Rewrite the rows from the line with "To the nearest" up to and including the line with "At how many", replacing "categories" with "groups" and keeping everything else the same. Leave the pictures out of your answer.

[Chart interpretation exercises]
____________

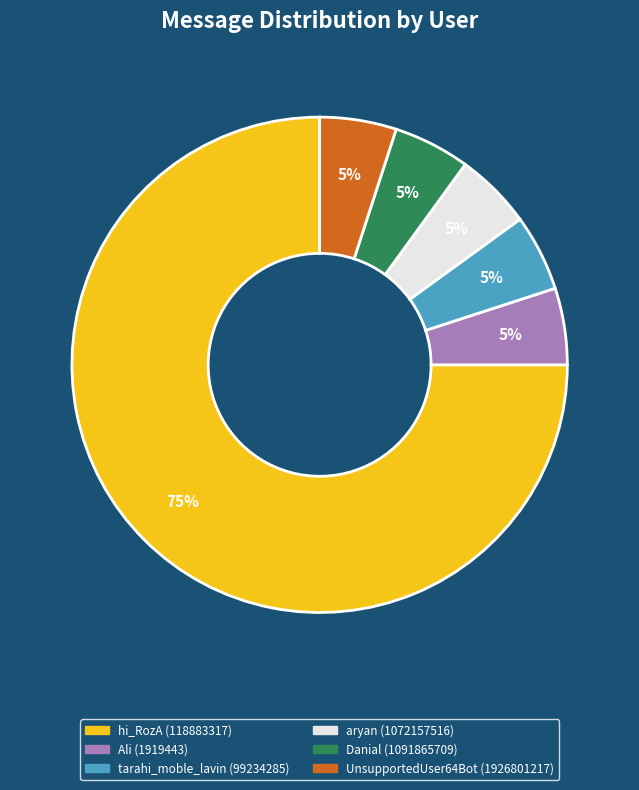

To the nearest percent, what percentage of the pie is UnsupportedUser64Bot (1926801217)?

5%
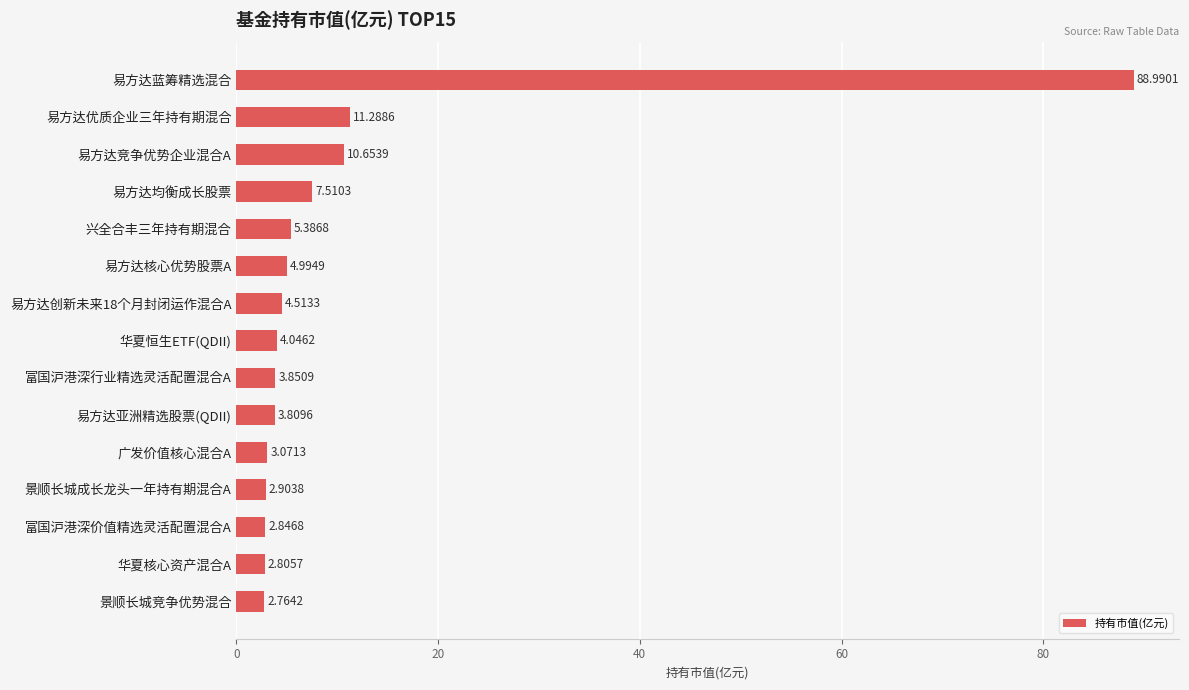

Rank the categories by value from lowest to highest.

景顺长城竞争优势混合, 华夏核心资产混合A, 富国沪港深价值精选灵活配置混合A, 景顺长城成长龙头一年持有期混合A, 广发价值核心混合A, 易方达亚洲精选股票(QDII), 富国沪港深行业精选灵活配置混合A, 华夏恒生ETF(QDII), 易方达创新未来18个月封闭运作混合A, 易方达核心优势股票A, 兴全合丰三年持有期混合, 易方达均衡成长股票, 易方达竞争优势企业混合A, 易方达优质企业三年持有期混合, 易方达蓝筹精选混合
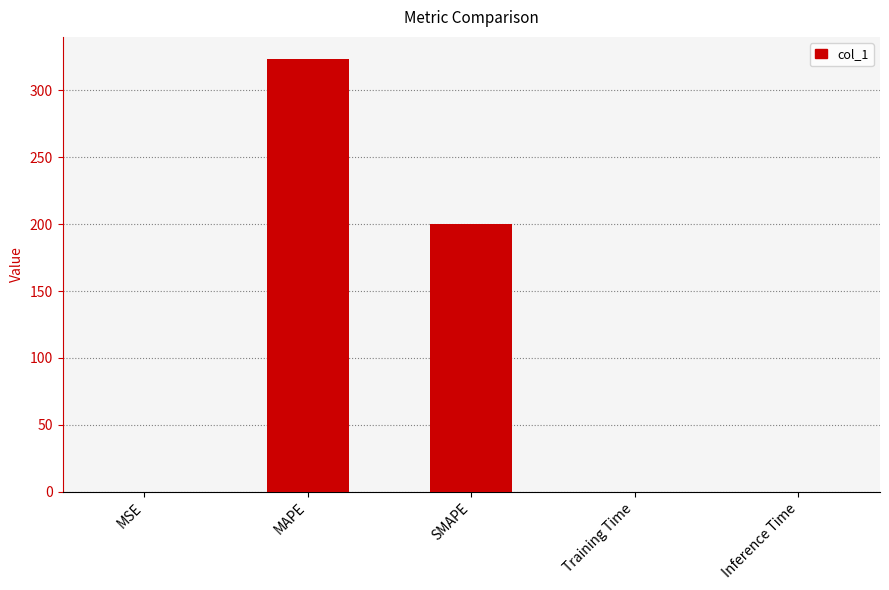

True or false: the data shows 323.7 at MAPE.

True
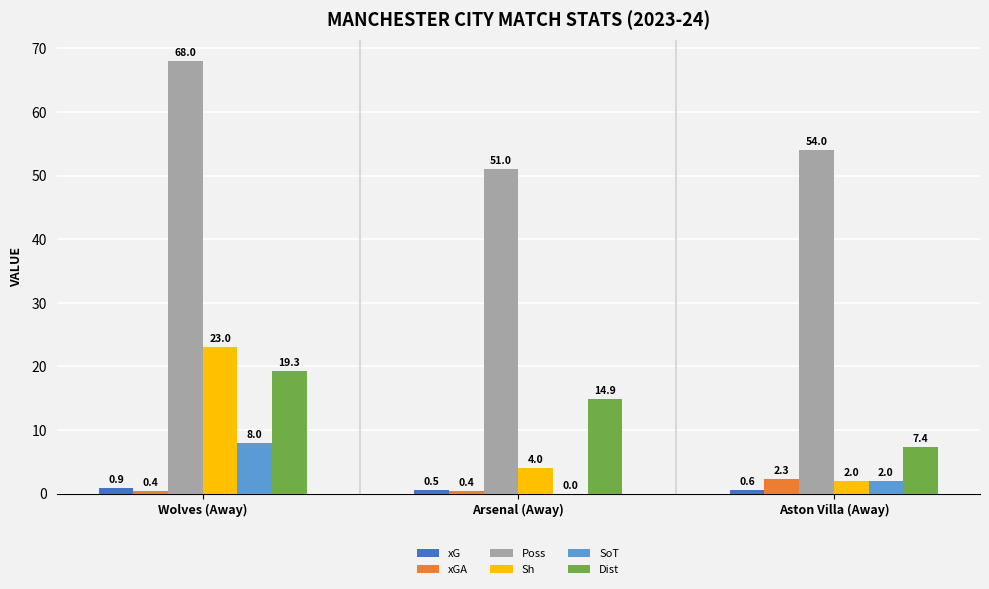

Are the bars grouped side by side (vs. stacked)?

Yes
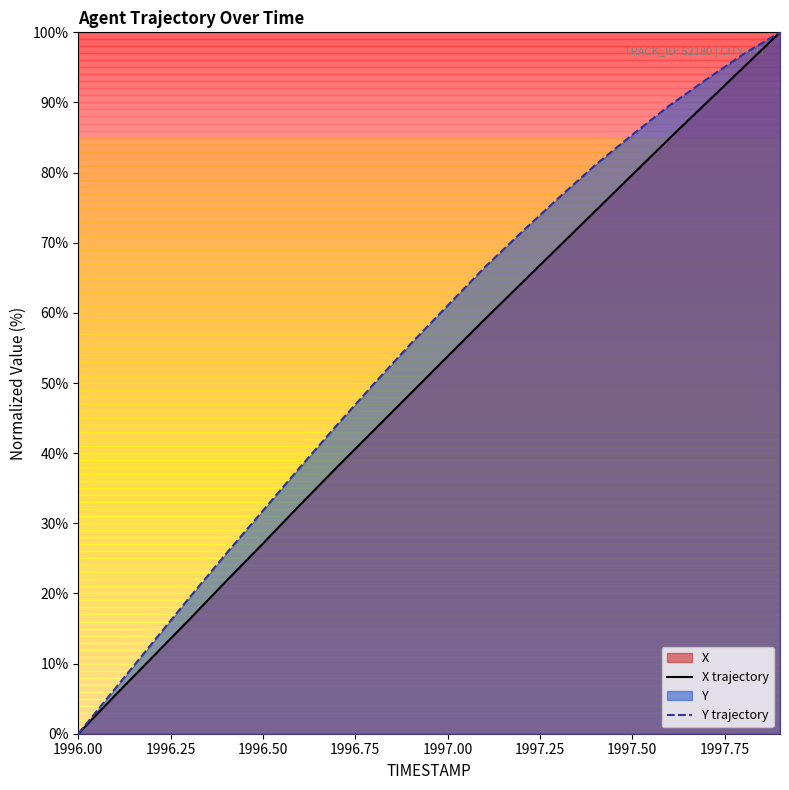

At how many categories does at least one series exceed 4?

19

____________

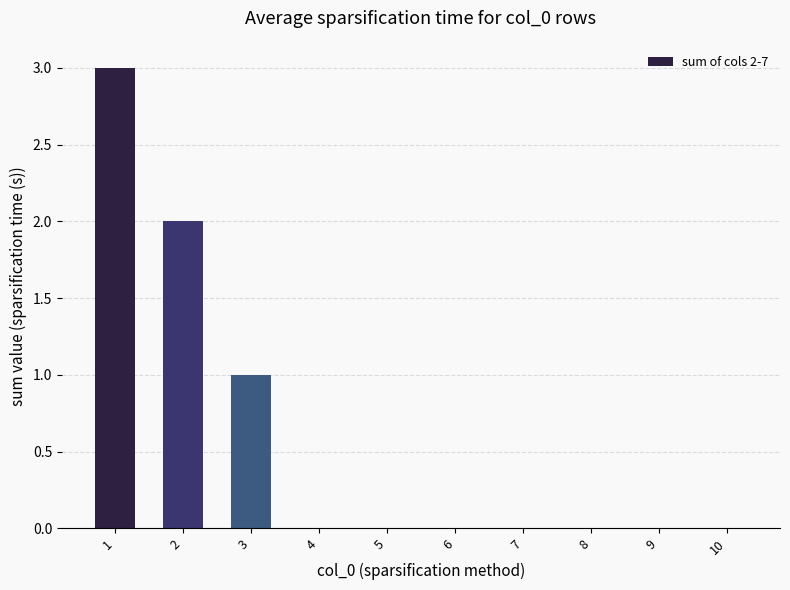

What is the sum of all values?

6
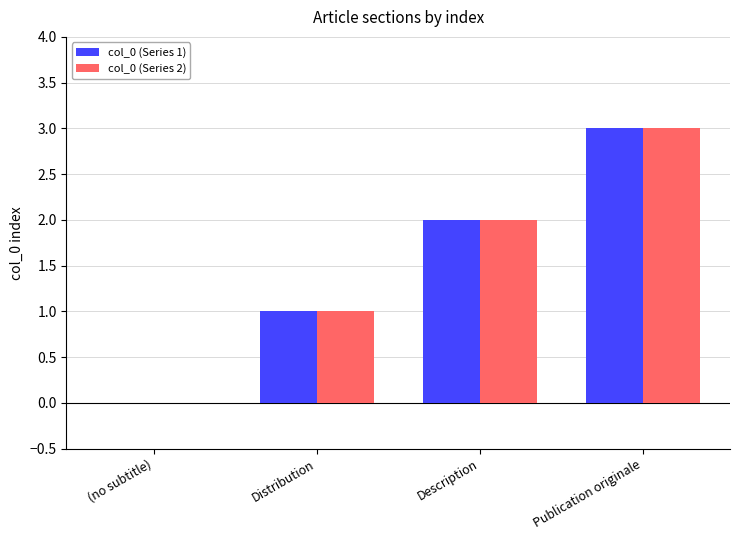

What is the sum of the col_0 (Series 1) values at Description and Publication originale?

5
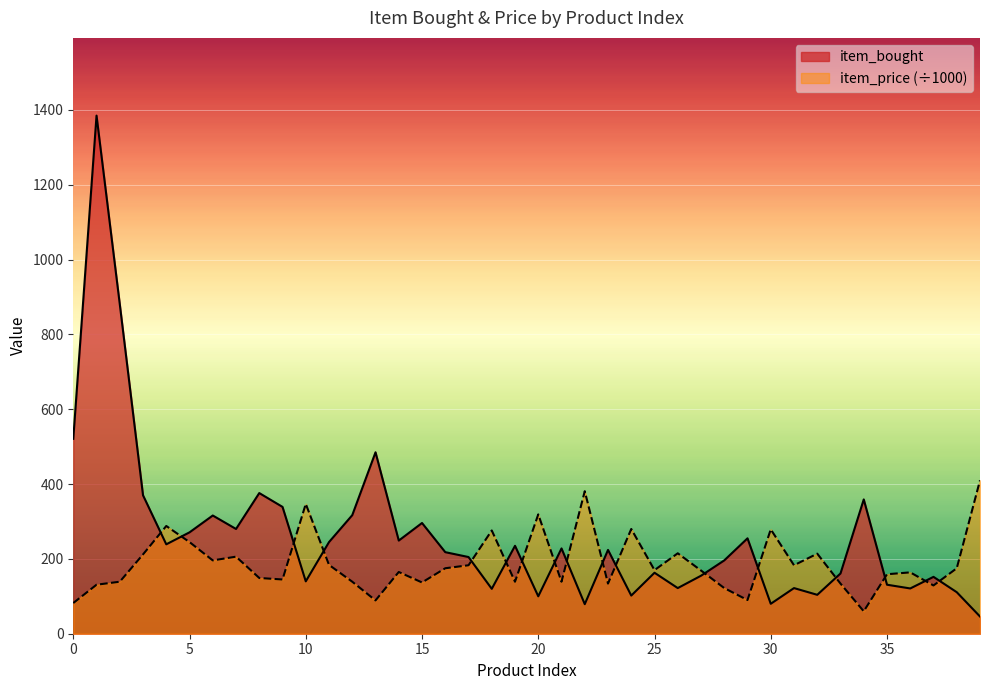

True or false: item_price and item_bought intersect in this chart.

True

____________

**RESULT:**
To the nearest percent, what percentage of the pie is UnsupportedUser64Bot (1926801217)?

5%

Rank the groups by value from lowest to highest.

景顺长城竞争优势混合, 华夏核心资产混合A, 富国沪港深价值精选灵活配置混合A, 景顺长城成长龙头一年持有期混合A, 广发价值核心混合A, 易方达亚洲精选股票(QDII), 富国沪港深行业精选灵活配置混合A, 华夏恒生ETF(QDII), 易方达创新未来18个月封闭运作混合A, 易方达核心优势股票A, 兴全合丰三年持有期混合, 易方达均衡成长股票, 易方达竞争优势企业混合A, 易方达优质企业三年持有期混合, 易方达蓝筹精选混合

True or false: the data shows 323.7 at MAPE.

True

Are the bars grouped side by side (vs. stacked)?

Yes

At how many groups does at least one series exceed 4?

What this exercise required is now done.